▶ _PAGE_:
================================
Regular health checkup monitor for Lenovo BladeCenter module

IBM.BladeCenter.Module.HealthState (UnitMonitor)


Regular health checkup monitor for Lenovo BladeCenter module

Knowledge Base article:

Summary

This monitor regularly checks for the overall health state of a BladeCenter module.

This monitor reports a module incident that occurred before the system started being monitored. It also determines whether to close the pending alerts associated with the module, or reset the state of the monitors for the module.

Configuration

You can disable this monitor through the Operations Manager's Operations Console. See the "Disable monitors" topic in the Operations Manager's Operations User's Guide for more information.

You can also change the interval between the health checkups by overriding the value of the "IntervalSeconds" parameter of the monitor. See the "Override" topic in the Operations Manager's Operations User's Guide.

The BladeCenter event is delivered to this monitor from the AMM (Advanced Management Module) of the BladeCenter via the SNMP (Simple Network Management Protocol) protocol. It also goes through the BladeCenter runtime support of the Hardware Management Pack installed on the management server that was designated to manage the BladeCenter during the Network Device Discovery process.

For the proper BladeCenter AMM SNMP settings that are required for the Hardware Management Pack to discover BladeCenter modules and report events, consult the Hardware Management Pack's User's Guide.

Causes

For, details about the module incident, review other monitors. When no other alert/warning for the module is found, review the events in the Events view. Then open the Lenovo BladeCenter Web Console console task in the Actions view and review existing events. The latest state of this monitor reflects the severity level of the most recent overall health state of the module.

Resolutions

Review the health checkup report's details about the given module. Contact Lenovo support (see links below) if the reports or relevant articles do not provide enough information to help you resolve the problem.

After the problem is resolved, the overall health state of this monitor is automatically restored to the Healthy state. However, you must manually close any corresponding alerts that might have occurred.

Additional

For the proper AMM SNMP settings needed for the Hardware Management Pack, see the "Configuring BladeCenter SNMP settings" topic in the Lenovo Hardware Management Pack for Microsoft System Center Operations Manager Installation and User's Guide.

External

Links to Lenovo resources

Element properties:

TargetIBM.BladeCenter.Module
Parent MonitorSystem.Health.PerformanceState
CategoryCustom
EnabledTrue
Alert GenerateFalse
Alert Auto ResolveTrue
Monitor TypeIBM.BladeCenter.ModulesHealth.MonitorType
RemotableTrue
AccessibilityPublic
RunAsDefault

Source Code:

<UnitMonitor ID="IBM.BladeCenter.Module.HealthState" Accessibility="Public" Enabled="true" Target="IBM.BladeCenter.Module" ParentMonitorID="Health!System.Health.PerformanceState" Remotable="true" Priority="Normal" TypeID="IBM.BladeCenter.ModulesHealth.MonitorType" ConfirmDelivery="false">
<Category>Custom</Category>
<OperationalStates>
<OperationalState ID="Healthy" MonitorTypeStateID="Healthy" HealthState="Success"/>
<OperationalState ID="Warning" MonitorTypeStateID="Warning" HealthState="Warning"/>
<OperationalState ID="Critical" MonitorTypeStateID="Error" HealthState="Error"/>
</OperationalStates>
<Configuration>
<IntervalSeconds>7200</IntervalSeconds>
<TimeoutSeconds>300</TimeoutSeconds>
<ModuleType>Module</ModuleType>
<IPAddress>$Target/Property[Type="IBM.BladeCenter.Module"]/PrimaryMMIPAddress$</IPAddress>
<CommunityString>$Target/Property[Type="IBM.BladeCenter.Module"]/CommunityString$</CommunityString>
<DisplayName>$Target/Property[Type="System!System.Entity"]/DisplayName$</DisplayName>
</Configuration>
</UnitMonitor>
================================
▶ _STORED RECORDS_:
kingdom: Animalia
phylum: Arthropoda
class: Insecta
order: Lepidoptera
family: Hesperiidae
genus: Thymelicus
================================
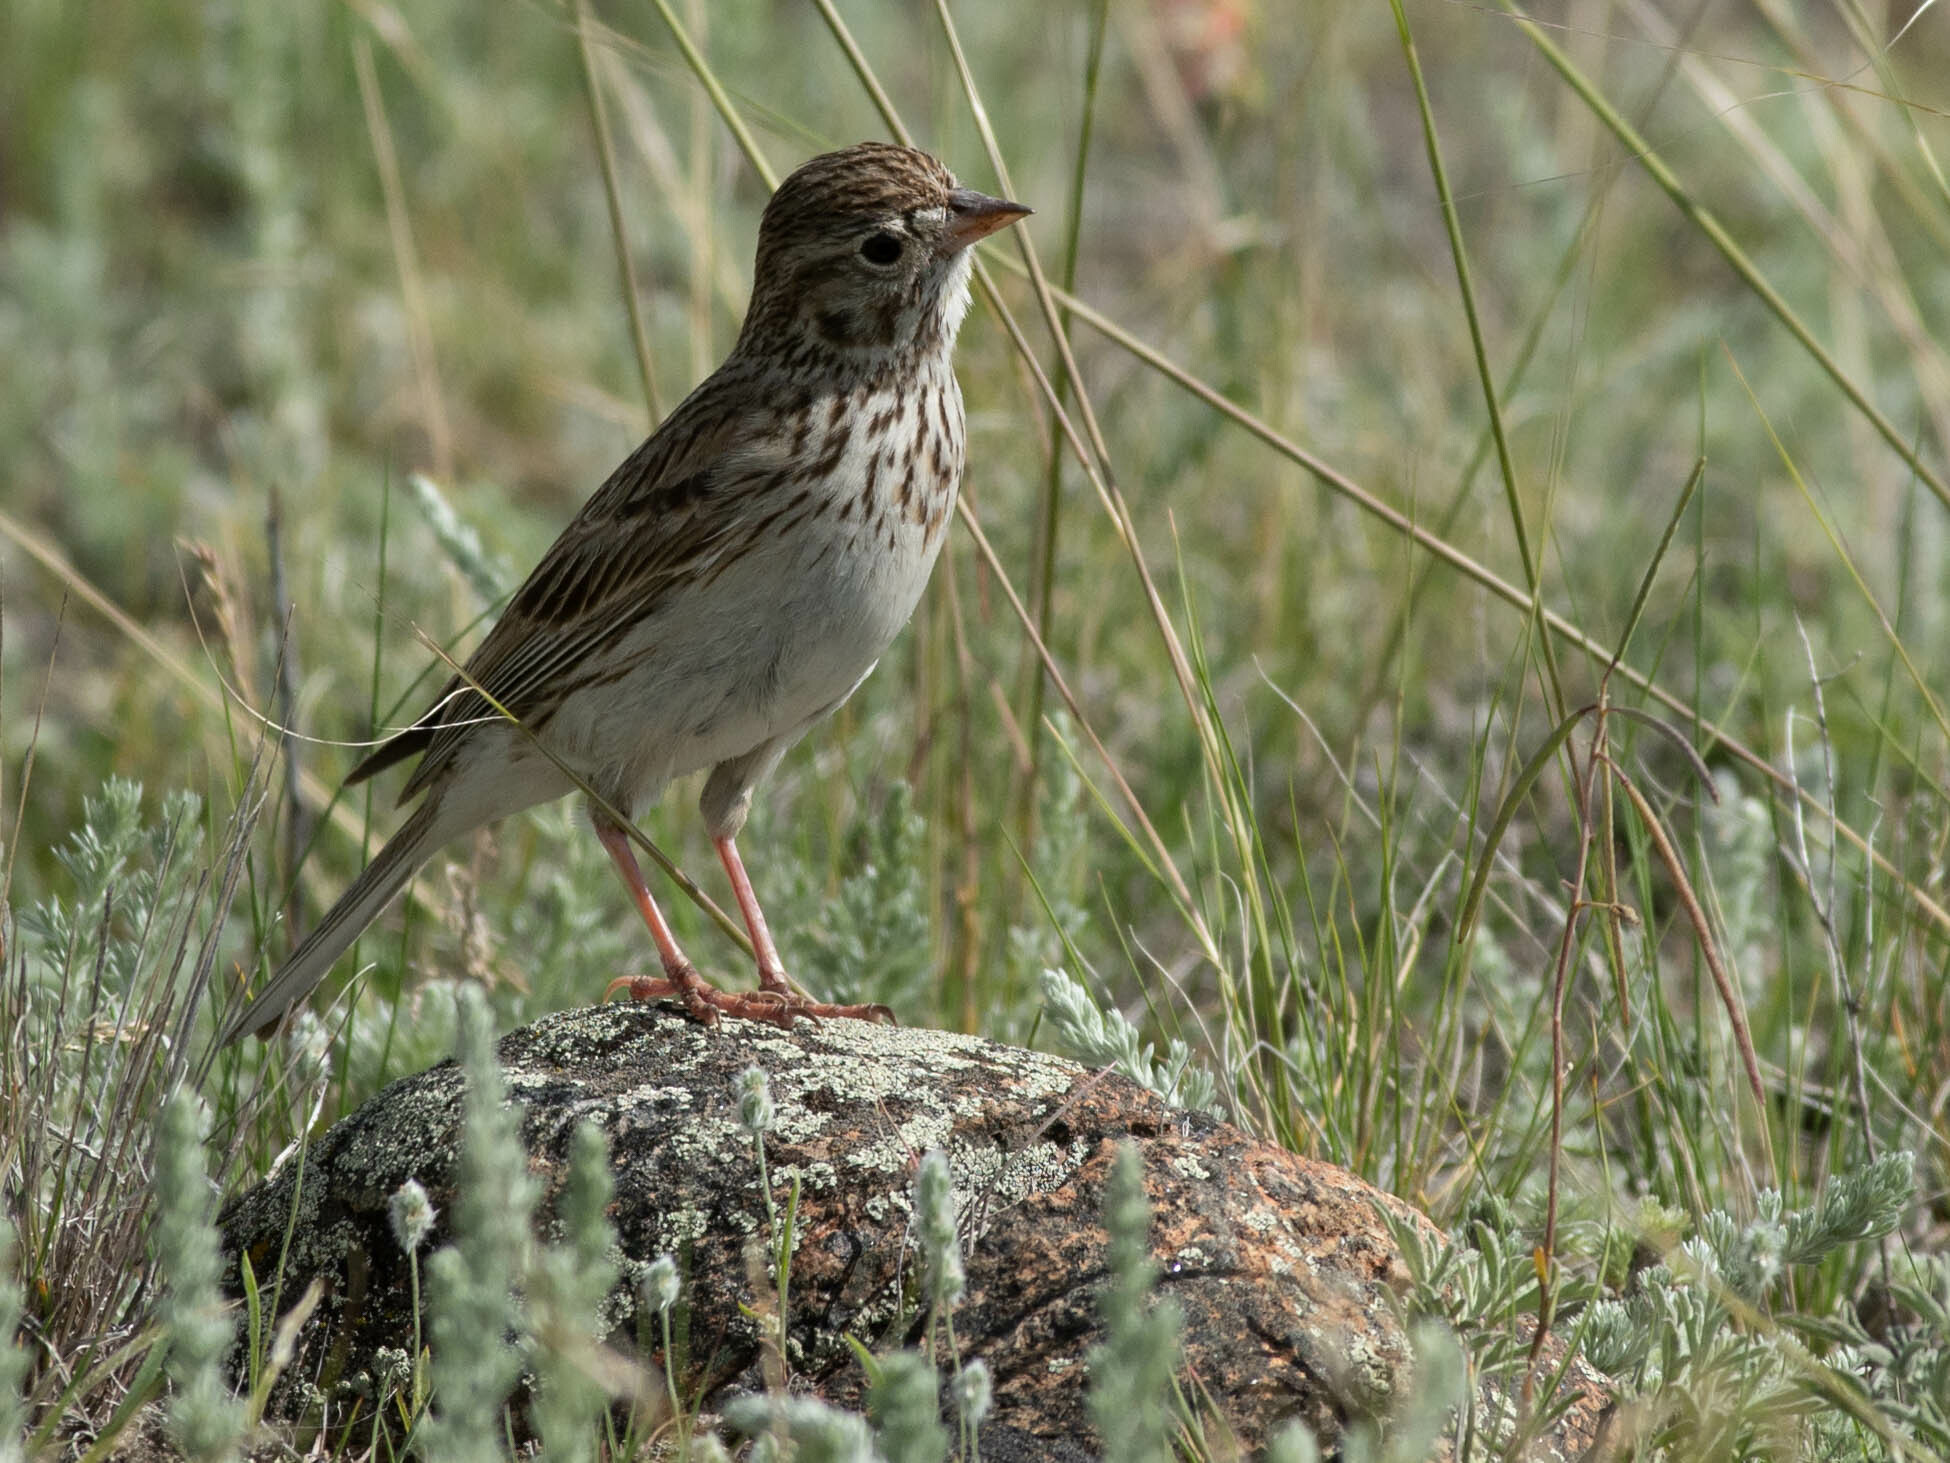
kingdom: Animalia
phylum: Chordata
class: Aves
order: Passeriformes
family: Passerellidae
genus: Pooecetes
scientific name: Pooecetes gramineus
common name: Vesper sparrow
================================
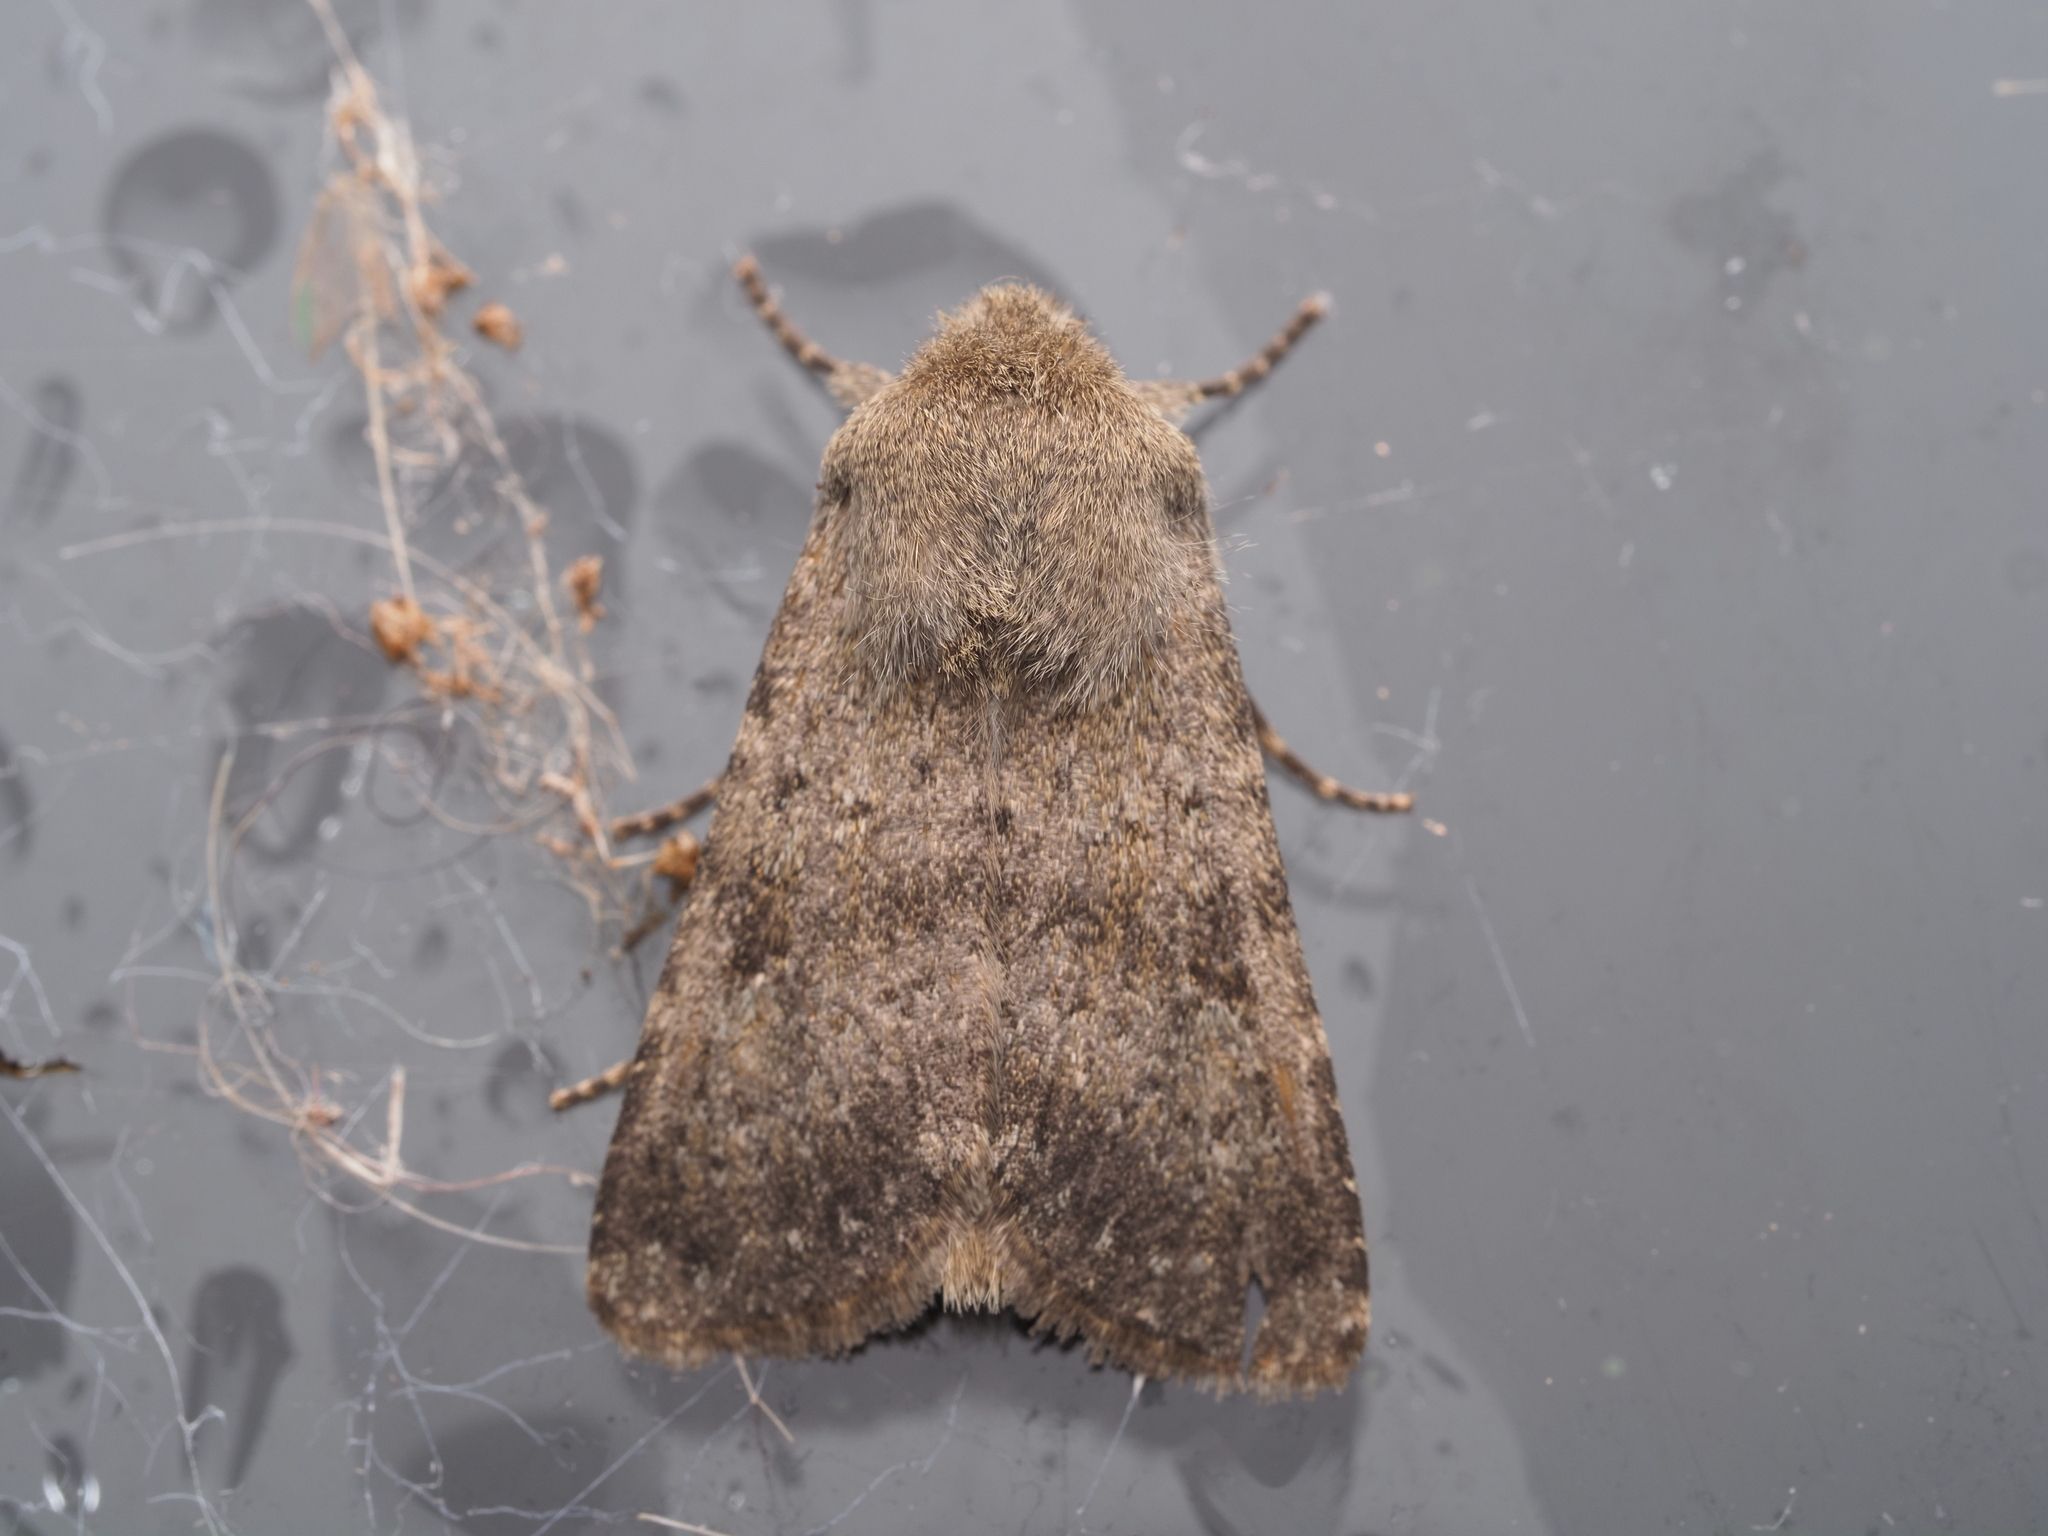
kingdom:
================================
▶ _WRITTEN REQUEST_:
In the source code on the BladeCenter module health monitor page, name every element nested directly inside the Configuration element.

▶ _SOLUTION TO THE PROBLEM_:
IntervalSeconds, TimeoutSeconds, ModuleType, IPAddress, CommunityString, DisplayName